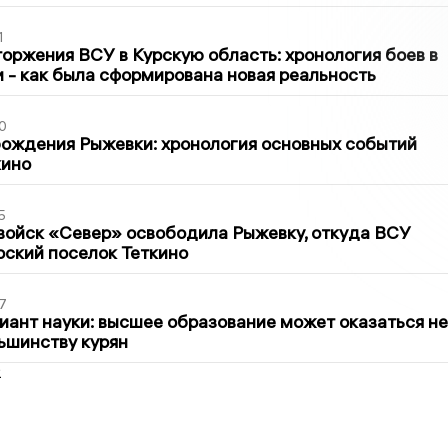
1
оржения ВСУ в Курскую область: хронология боев в
ти - как была сформирована новая реальность
0
ождения Рыжевки: хронология основных событий
кино
5
войск «Север» освободила Рыжевку, откуда ВСУ
рский поселок Теткино
7
иант науки: высшее образование может оказаться не
ьшинству курян
2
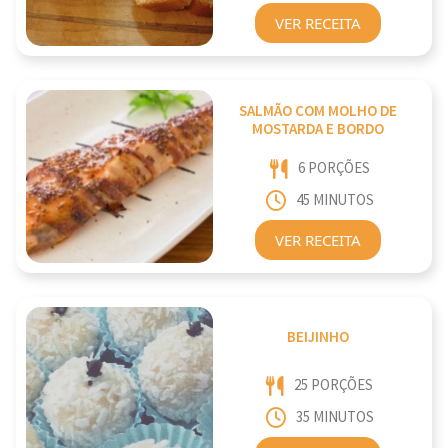
VER RECEITA
SALMÃO COM MOLHO DE
MOSTARDA E BORDO
6 PORÇÕES
45 MINUTOS
VER RECEITA
BEIJINHO
25 PORÇÕES
35 MINUTOS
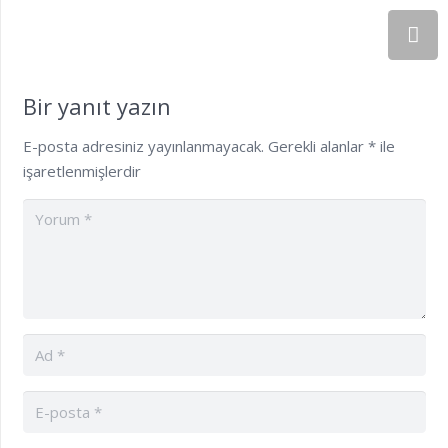
Bir yanıt yazın
E-posta adresiniz yayınlanmayacak.
Gerekli alanlar
*
ile
işaretlenmişlerdir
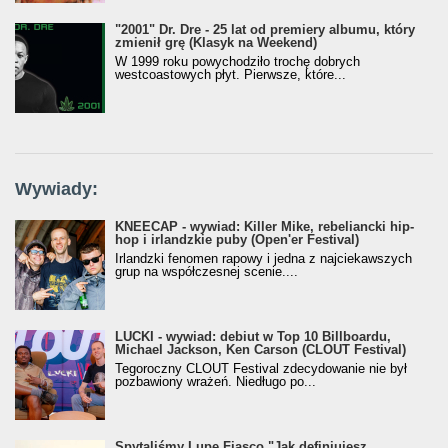
"2001" Dr. Dre - 25 lat od premiery albumu, który
zmienił grę (Klasyk na Weekend)
W 1999 roku powychodziło trochę dobrych
westcoastowych płyt. Pierwsze, które...
Wywiady:
KNEECAP - wywiad: Killer Mike, rebeliancki hip-
hop i irlandzkie puby (Open'er Festival)
Irlandzki fenomen rapowy i jedna z najciekawszych
grup na współczesnej scenie....
LUCKI - wywiad: debiut w Top 10 Billboardu,
Michael Jackson, Ken Carson (CLOUT Festival)
Tegoroczny CLOUT Festival zdecydowanie nie był
pozbawiony wrażeń. Niedługo po...
Spytaliśmy Lupe Fiasco "Jak definiujesz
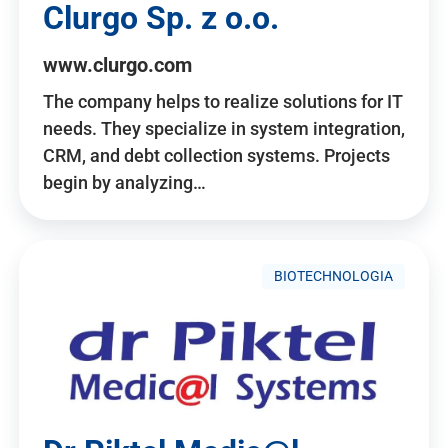
Clurgo Sp. z o.o.
www.clurgo.com
The company helps to realize solutions for IT
needs. They specialize in system integration,
CRM, and debt collection systems. Projects
begin by analyzing…
BIOTECHNOLOGIA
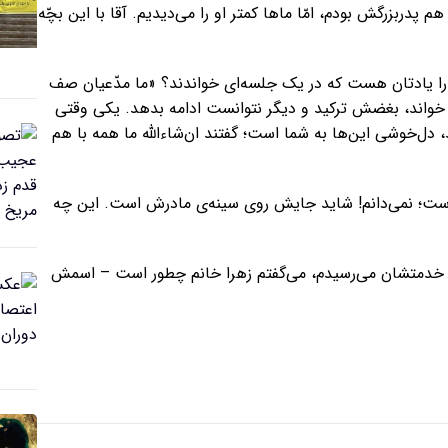
پدربزرگش بودم، امّا ماها کمتر او را می‌دیدیم. آقا با این بچّه
را یادتان هست که در یک جلسه‌ای خواندند؟ «ما مدّعیان صف
را خواند، بغضش ترکید و دیگر نتوانست ادامه بدهد. یکی وقتی
ل‌خوشی این‌ها به شما است؛ گفتند ان‌شاءالله ما همه با هم
است؛ نمی‌دانم! شاید جایش روی سینه‌ی مادرش است. این چه
قت خدمتشان می‌رسیدم، می‌گفتم زهرا خانم چطور است – اسمش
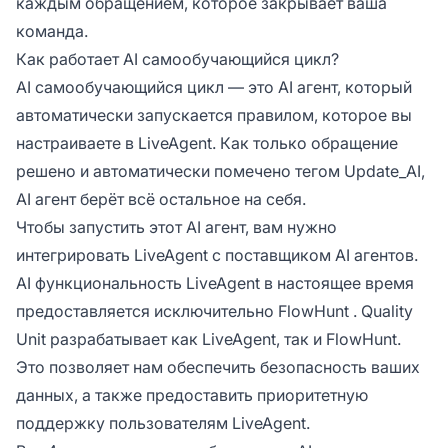
каждым обращением, которое закрывает ваша
команда.
Как работает AI самообучающийся цикл?
AI самообучающийся цикл — это AI агент, который
автоматически запускается правилом, которое вы
настраиваете в LiveAgent. Как только обращение
решено и автоматически помечено тегом Update_AI,
AI агент берёт всё остальное на себя.
Чтобы запустить этот AI агент, вам нужно
интегрировать LiveAgent с поставщиком AI агентов.
AI функциональность LiveAgent в настоящее время
предоставляется исключительно
FlowHunt
. Quality
Unit разрабатывает как LiveAgent, так и FlowHunt.
Это позволяет нам обеспечить безопасность ваших
данных, а также предоставить приоритетную
поддержку пользователям LiveAgent.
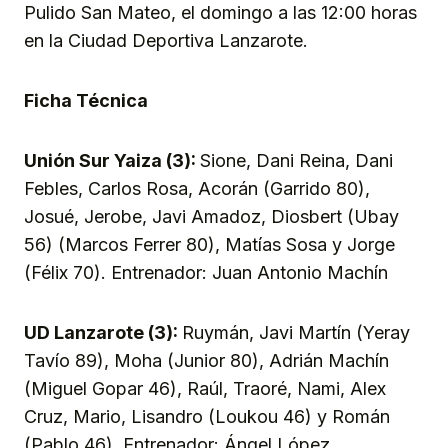
Pulido San Mateo, el domingo a las 12:00 horas
en la Ciudad Deportiva Lanzarote.
Ficha Técnica
Unión Sur Yaiza (3):
Sione, Dani Reina, Dani
Febles, Carlos Rosa, Acorán (Garrido 80),
Josué, Jerobe, Javi Amadoz, Diosbert (Ubay
56) (Marcos Ferrer 80), Matías Sosa y Jorge
(Félix 70). Entrenador: Juan Antonio Machín
UD Lanzarote (3):
Ruymán, Javi Martín (Yeray
Tavío 89), Moha (Junior 80), Adrián Machín
(Miguel Gopar 46), Raúl, Traoré, Nami, Alex
Cruz, Mario, Lisandro (Loukou 46) y Román
(Pablo 46). Entrenador: Ángel López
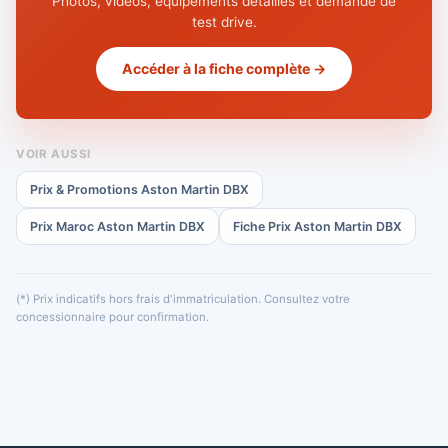
Photos, vidéos, équipements détaillés et demande de
test drive.
Accéder à la fiche complète →
VOIR AUSSI
Prix & Promotions Aston Martin DBX
Prix Maroc Aston Martin DBX
Fiche Prix Aston Martin DBX
(*) Prix indicatifs hors frais d'immatriculation. Consultez votre
concessionnaire pour confirmation.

> **Task details**
Write down every line of the data above that includes the string "FlowHunt".

> **Output below**
FlowHunt
Unit разрабатывает как LiveAgent, так и FlowHunt.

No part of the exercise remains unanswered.